Il 26 aprile 2009 una coalizione composta da socialdemocratici e verdi ha vinto le elezioni islandesi e il neo primo ministro, Johanna Sigurdadottir, ha dichiarato che il futuro governo si batterà per l’ingresso dell’Islanda nell’Unione Europea. È molto probabile che la domanda di ammissione venga accettata, dato che il paese in linea di massima vanta una certa stabilità – ad eccezione dei recenti tumulti causati dalla crisi finanziaria.
Il governo precedente si è dimesso nel gennaio del 2009 poiché pressato dalla popolazione, che nei mesi scorsi ha organizzato numerose manifestazioni contro l’operato del governo.

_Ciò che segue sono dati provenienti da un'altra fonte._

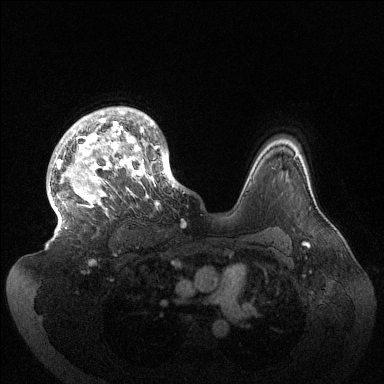
Breast MRI (dynamic contrast-enhanced), one axial slice; slice 104 of 144 in the series (ordered by position); dynamic contrast-enhanced series, time point 2 of 6 at this slice position (early post-contrast); 1.5 T; TE 1.5 ms, TR 4.6 ms; 384 × 384 image matrix, field of view 420 × 420 mm. Female patient.
Annotated regions visible in this slice (semi-automatically segmented with operator editing):
- enhancing-tissue mask used for the functional tumour volume (all voxels passing the contrast-enhancement thresholds inside the analysis volume; usually the tumour): bounding box <49,107,179,229> (left, top, right, bottom; pixels)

L’economia islandese in passato si basava sull’industria del pesce,
ma nell’ultimo decennio il settore finanziario si è espanso a macchia d’olio diventando la prima risorsa economica del paese.
Con il crollo finanziario del settembre 2008 però le banche islandesi si sono ritrovate con un debito fra i 50 e i 60 miliardi di dollari, più di sette volte il PIL del 2007. Il governo islandese ha nazionalizzato le banche e si è rivolto poi al fondo monetario internazionale ottenendo un prestito di 10 miliardi di dollari - che hanno salvato il paese dal collasso economico.
In passato la popolazione islandese si è opposta all’ingresso nell’Unione. Ma vista la difficile situazione in cui versa il paese, l’opinione pubblica è rapidamente mutata:
entrando nell’UE e adottando l’Euro Reykjavik avrebbe benefici economici e stabilità monetaria.
L’Unione Europea dal canto suo vede di buon occhio l’ingresso dell’Islanda nell’Europa, che permetterà a Bruxelles di estendere il controllo fino all’Atlantico settentrionale.